- **AIM OF THE EXERCISE**: Can you pull out each line of the data below that includes the word "ЗЕМЕЛЬНЫЙ"?

- **INPUT DATA**:
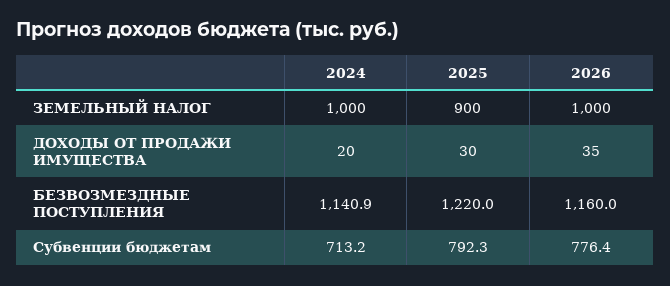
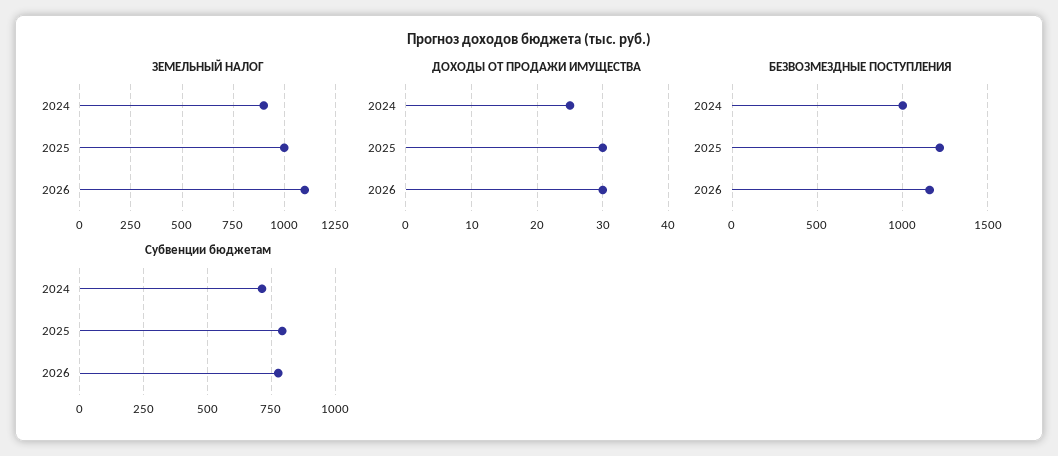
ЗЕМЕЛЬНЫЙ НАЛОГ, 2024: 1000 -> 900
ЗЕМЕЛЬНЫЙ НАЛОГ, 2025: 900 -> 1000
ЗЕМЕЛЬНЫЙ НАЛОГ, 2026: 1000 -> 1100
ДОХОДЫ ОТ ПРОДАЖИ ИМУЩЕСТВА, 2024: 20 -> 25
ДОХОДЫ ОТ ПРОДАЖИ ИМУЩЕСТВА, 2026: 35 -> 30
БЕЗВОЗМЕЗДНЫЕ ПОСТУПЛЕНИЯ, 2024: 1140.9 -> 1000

- **RESPONSE TO THE EXERCISE**:
ЗЕМЕЛЬНЫЙ НАЛОГ, 2024: 1000 -> 900
ЗЕМЕЛЬНЫЙ НАЛОГ, 2025: 900 -> 1000
ЗЕМЕЛЬНЫЙ НАЛОГ, 2026: 1000 -> 1100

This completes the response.